So I finished up with part 1 of this series. I can honestly say I'm amazed with what information was provided to me for only $40 so far. Michael Mentler has a very fantastic and lucid way of breaking down the skull in its entirety to the smallest details. The lectures also present a small fade aways after each section of the skull is explained that shows (in a digitally drawn diagram) of what you just covered and what is going to be drawn next to sort of prep you for the next wave of info. Michael also goes over very common mistakes and misconceptions by addressing them the instant he reaches a specific part of the skull and explains on how to overcome making said mistakes by showing how it compares to the skeleton he makes great use of throughout his lecture. 


The thing I love the most about Michael's lectures is the fact that he works so closely with a skeletal model and very clearly points out the reasons behind each stroke he makes by showing you exactly what he's looking at on the skeleton. If you honestly look away or get distracted for just a second, you lose out on so much info. I found myself constantly going back a few times because I would miss a thing or two as I was drawing along side him. It's A LOT of information packed into so little time. My only real problem with the lecture is that they will have elevator music playing in the background throughout the entirety of his lecture, but it doesn't impede too much on his explanations and you completely forget its there as you continue on with the lectures. I found myself completely focused throughout the entirety of this section due to him being so well versed in how he presents the material. The editing done for the lectures is phenomenal and I highly recommend spending every penny on this lecture, because $40 is a fantastic deal for what you get here.
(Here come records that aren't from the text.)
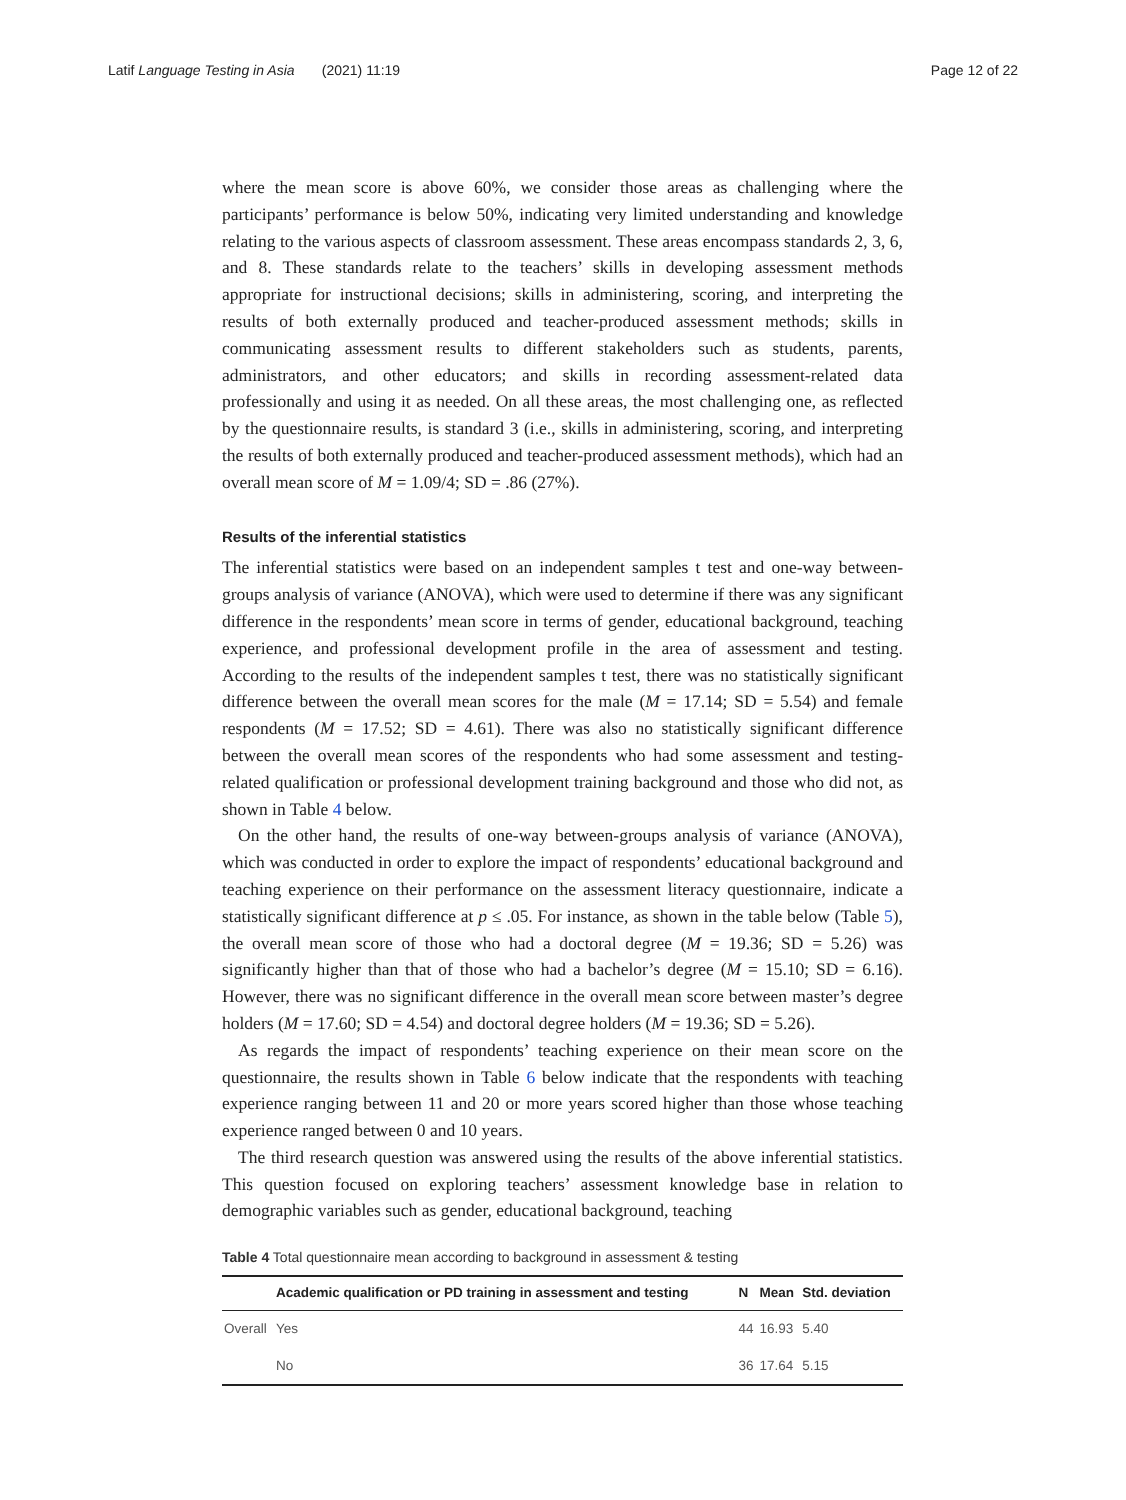Latif Language Testing in Asia (2021) 11:19 Page 12 of 22
where the mean score is above 60%, we consider those areas as challenging where the participants’ performance is below 50%, indicating very limited understanding and knowledge relating to the various aspects of classroom assessment. These areas encompass standards 2, 3, 6, and 8. These standards relate to the teachers’ skills in developing assessment methods appropriate for instructional decisions; skills in administering, scoring, and interpreting the results of both externally produced and teacher-produced assessment methods; skills in communicating assessment results to different stakeholders such as students, parents, administrators, and other educators; and skills in recording assessment-related data professionally and using it as needed. On all these areas, the most challenging one, as reflected by the questionnaire results, is standard 3 (i.e., skills in administering, scoring, and interpreting the results of both externally produced and teacher-produced assessment methods), which had an overall mean score of M = 1.09/4; SD = .86 (27%).
Results of the inferential statistics
The inferential statistics were based on an independent samples t test and one-way between-groups analysis of variance (ANOVA), which were used to determine if there was any significant difference in the respondents’ mean score in terms of gender, educational background, teaching experience, and professional development profile in the area of assessment and testing. According to the results of the independent samples t test, there was no statistically significant difference between the overall mean scores for the male (M = 17.14; SD = 5.54) and female respondents (M = 17.52; SD = 4.61). There was also no statistically significant difference between the overall mean scores of the respondents who had some assessment and testing-related qualification or professional development training background and those who did not, as shown in Table 4 below.
On the other hand, the results of one-way between-groups analysis of variance (ANOVA), which was conducted in order to explore the impact of respondents’ educational background and teaching experience on their performance on the assessment literacy questionnaire, indicate a statistically significant difference at p ≤ .05. For instance, as shown in the table below (Table 5), the overall mean score of those who had a doctoral degree (M = 19.36; SD = 5.26) was significantly higher than that of those who had a bachelor’s degree (M = 15.10; SD = 6.16). However, there was no significant difference in the overall mean score between master’s degree holders (M = 17.60; SD = 4.54) and doctoral degree holders (M = 19.36; SD = 5.26).
As regards the impact of respondents’ teaching experience on their mean score on the questionnaire, the results shown in Table 6 below indicate that the respondents with teaching experience ranging between 11 and 20 or more years scored higher than those whose teaching experience ranged between 0 and 10 years.
The third research question was answered using the results of the above inferential statistics. This question focused on exploring teachers’ assessment knowledge base in relation to demographic variables such as gender, educational background, teaching
Table 4 Total questionnaire mean according to background in assessment & testing
| | Academic qualification or PD training in assessment and testing | N | Mean | Std. deviation |
| --- | --- | --- | --- | --- |
| Overall | Yes | 44 | 16.93 | 5.40 |
| | No | 36 | 17.64 | 5.15 |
I plan on reviewing each part a few times before going onto the next 2 sections. 1 hour and 30 minutes of lectures don't seem like much (each section being roughly 30 minutes long), but when you sit down and start watching, you'll find yourself overwhelmed with how much information he gives you. And I'm saying that in the best way possible.


----------



## Judge Spear (Dec 15, 2013)

I honestly have to thank you for this thread. I've been using the refs of this guy nonstop to tweak how I currently draw. Specifically the Pintrest Arshes linked. I must say I'm quite pleased with the results.


----------



## Arshes Nei (Dec 16, 2013)

Thanks much for the review, I'll probably get it by the end of this week or sooner. I used to love watching his threads on CA.org but sometimes while his handwriting was incredible, it was also at times hard to understand. Getting something with Audio will definitely help.

http://forums.cgsociety.org/showthread.php?t=313809 was another of his old thread. Book of Bones on CA.org has a lot of dead images unfortunately.


If you think chalk drawing is badass try a cookie! (Courtesy of Sheldon's Art Academy)

[yt]fQ4NsCqZ_T4[/yt]


----------



## Judge Spear (Dec 16, 2013)

Oh my god. This man drew with fucking baked goods. 

Exceptional...


----------



## Arshes Nei (Dec 16, 2013)

I wish Mentler would put out a book of his drawings. 

http://www.conceptart.org/forums/showthread.php?t=72362

http://www.conceptart.org/forums/showthread.php?t=26748

He did quite a few drawings that weren't just figurative but how he was able to construct more mythical creatures with his knowledge. Unfortunately those may be dead links in those two threads.


----------